Survivorship Life Insurance: The Two-for-One Deal
Survivorship life insurance, also known as second-to-die joint life insurance, covers two people on a single policy. These policies only pay out their death benefits after both policyholders have died.
Say you and your spouse have one of these policies. If you die, the policy won’t pay out a death benefit to your spouse. However, after your spouse passes away, your beneficiaries will receive the death benefit.
While many spouses sign up for survivorship life insurance, policyholders don’t have to be married. Any two people can sign up for this insurance together.
Why choose such a policy? It’s usually less expensive to take out a survivorship life policy than it is for spouses or partners to take out separate policies. These policies can also help with estate planning: You can make sure that your policy’s death benefit goes to your children or other heirs once you and your fellow policyholder have died.
Know the basics
A survivorship life insurance policy is usually a type of permanent life insurance, such as whole life or universal life. Unlike term life insurance, which expires after a specified number of years, permanent life insurance remains in effect for your entire life.
These permanent life insurance policies also serve as investment vehicles, unlike term life insurance. They will build cash value over time that you can withdraw and spend however you’d like.
On the negative side, permanent life insurance policies, including those that come with survivorship benefits, tend to be more expensive than term life insurance.
Why choose a survivorship policy?
Consider a survivorship life insurance policy if you want to leave a sizable inheritance to your children.
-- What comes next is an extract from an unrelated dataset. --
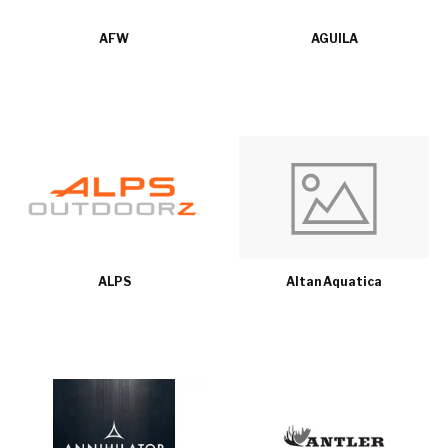
AFW
AGUILA
ALPS
Altan Aquatica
This child may require ongoing medical care throughout their life or the support of a charity.
Others choose these policies because they are a less expensive way to provide coverage for multiple individuals. Generally, you’ll pay less for a survivorship life insurance policy than you would by purchasing a separate life insurance policy for yourself and your spouse or partner.
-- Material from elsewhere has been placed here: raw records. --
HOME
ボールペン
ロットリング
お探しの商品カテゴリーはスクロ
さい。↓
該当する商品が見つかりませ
The death benefit that comes with a survivorship policy is usually larger than what you’d get by purchasing two separate life insurance policies. Again, this can be beneficial if you wish to leave a substantial amount of money to your heirs or a dependent who may require long-term medical care.
This might also be a smart move if either you, your spouse or partner is struggling because of health conditions to qualify for a traditional life insurance policy. Insurers might be more willing to insure both you and your partner if they know that they won’t have to pay out a death benefit until both of you die.
Just be aware that there is one significant drawback with this type of policy: Neither of the policyholders can be the beneficiary for the policy’s death benefit. This means that you can’t leave your death benefit to your spouse or partner.
Consult with your financial advisor to determine if this is the right option for you.